Day 90: Go To A (Kind) Dentist

I am one of those people with dental anxiety.  I had no problems with dentists until I got braces.  My orthodontist was one of those well-intentioned but traumatizing medical professionals that liked to use shame as a motivating factor.  This backfired terribly with me.  My headgear hurt horribly and I couldn’t sleep with it on, but instead of telling anyone I didn’t wear it and felt guiltier and guilter until I locked myself in the Shame-Doom Silo and ended up having a slight overbite and a hatred of touching my teeth.  After my braces came off I could barely bring myself to brush my teeth and the idea of going to a dentist made me spiral back into shame and anxiety. 

The Husbandit also has a lot of dental anxiety as the result of being having extensive dental work done without Novacaine after a bike accident because the dentist thought “Husbandit would prefer to have it done faster.”  I understand intellectually a lot of medical professionals are good people put in a bad situation but these kinds of experiences have made me angry and anxious in all medical situations, dental included.  A friend recommended a dentist as the “best dentist for the dental phobic” to the Husbandit and he went a few months ago.  He seemed reasonably pleased so after a few months more I finally scheduled an appointment.

I liked that the office was small and the receptionist greeted me by name and asked how the Husbandit was doing.  I still felt a lot of anger and anxiety throughout the cleaning but the dentist was very compassionate when he talked to me about how to prevent tartar from building up around my permanent retainer and how to get back in the habit of flossing and using dental pick brushes.  He even said specifically that he wasn’t trying to shame me and gave me some good news along with the bad.

That night I had trouble sleeping from my gums hurting and woke up at 2:00 am to cry a bit.  I think I just needed to release all that tension and anger and sadness I was carrying.  I felt so silly–here’s I was sobbing about an orthodontist that I had over 10 years ago–but I really felt like I had been given absolution for being a sad, perfectionist teenager who was convinced that I was “bad” because my teeth hurt.

Day 89: Go to A New Cafe for a Writing Date

Little D and I decided to start trying new cafes for writing dates.  We went to the Safari Cafe, which is an East African themed cafe that roasts its own coffee beans and has an excellent selectiono rooibos tea.  I worked on a short story that I have been picking at since this summer, still feeling a little stuck on it.
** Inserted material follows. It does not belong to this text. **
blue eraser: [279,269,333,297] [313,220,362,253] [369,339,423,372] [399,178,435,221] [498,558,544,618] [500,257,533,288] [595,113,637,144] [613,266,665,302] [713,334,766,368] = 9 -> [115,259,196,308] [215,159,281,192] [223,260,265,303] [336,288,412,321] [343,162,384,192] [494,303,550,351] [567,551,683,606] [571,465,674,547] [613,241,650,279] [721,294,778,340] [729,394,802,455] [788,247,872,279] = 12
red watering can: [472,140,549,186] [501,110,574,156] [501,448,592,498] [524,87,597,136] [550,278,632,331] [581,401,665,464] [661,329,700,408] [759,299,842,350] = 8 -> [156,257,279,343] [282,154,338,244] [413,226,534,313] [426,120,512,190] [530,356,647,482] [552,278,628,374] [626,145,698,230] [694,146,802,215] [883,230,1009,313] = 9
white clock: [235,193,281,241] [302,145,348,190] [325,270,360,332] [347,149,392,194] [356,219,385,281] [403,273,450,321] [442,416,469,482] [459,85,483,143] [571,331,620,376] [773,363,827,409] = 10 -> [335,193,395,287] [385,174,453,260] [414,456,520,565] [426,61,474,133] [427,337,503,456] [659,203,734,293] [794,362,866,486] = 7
Day 88: Eat Brunch at New Cafe, Eat Dinner with New Friends

I’ve been enjoying getting to know some college friends in our post-collegiate life.  It’s an odd combination of feeling like I’m hanging out with an old friend and also making a new friend.  We went to brunch at a cafe I have never been to.  I have a bizarre allergy to raw eggs, so I’m always hesitant to go to new places for breakfast if the menu seems very egg-centric.  Some place will cook them hard for you, others will serve you the same soft liquid-y egg regardless.  I hate being the person with the strange allergy asking extensive questions about cooking practices.  But, the menu had crepes and amazing potatoes so I was fine and glad that I had nudged myself out of my comfort zone.
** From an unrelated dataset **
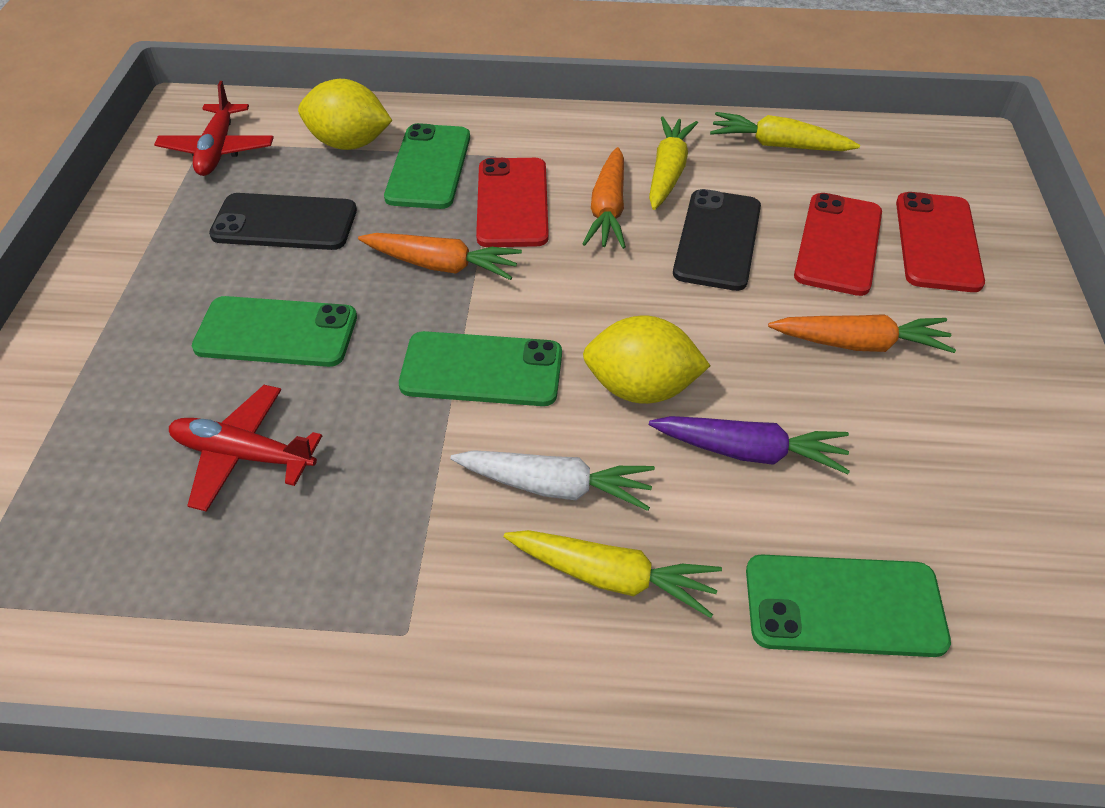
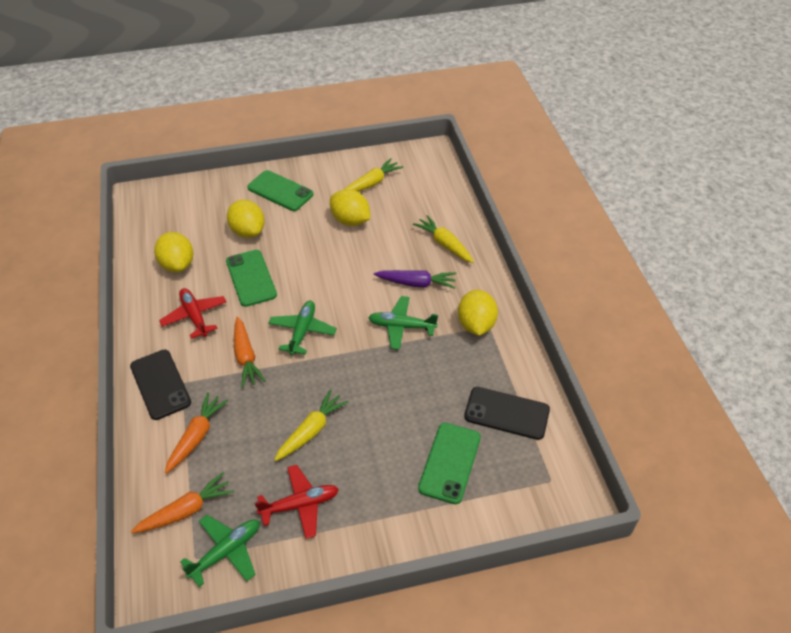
green phone: [192,296,357,367] [384,123,470,209] [399,331,562,406] [746,554,951,657] = 4 -> [226,250,277,307] [247,170,313,211] [418,423,481,504] = 3
green plane: none = 0 -> [180,515,259,587] [268,301,337,355] [368,296,438,350] = 3
red phone: [476,158,549,247] [794,193,882,296] [896,192,985,292] = 3 -> none = 0
white carrot: [451,450,655,511] = 1 -> none = 0
yellow lemon: [298,79,392,150] [583,316,710,404] = 2 -> [154,232,193,272] [227,200,265,238] [330,189,370,226] [458,290,498,336] = 4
I found out that one of my friends had taken a course in museum collection/artifact preservation that I’m considering taking, so I had a lot of fun picking his brain about that.

The same evening the Husbandit and I went to a new friends’ house for dinner.  She and I met under strange circumstances, then life got really busy and we hadn’t had much time to hang out.  She’s been pretty persistent in reaching out and I wanted to get to know her better so we finally made a date.

It’s rather odd being courted as a friend.  I’m a little baffled.  And cautiously pleased.

Day 87: Finish My Difficult Piece

It’s done!  Well, I finished a shitty first draft anyway.  I read it to my writing buddy, which took a lot of bravery and she had some good feedback.

I rewarded myself with watching Blackadder Goes Forth in which Rowan Atkinson snarks through World War I.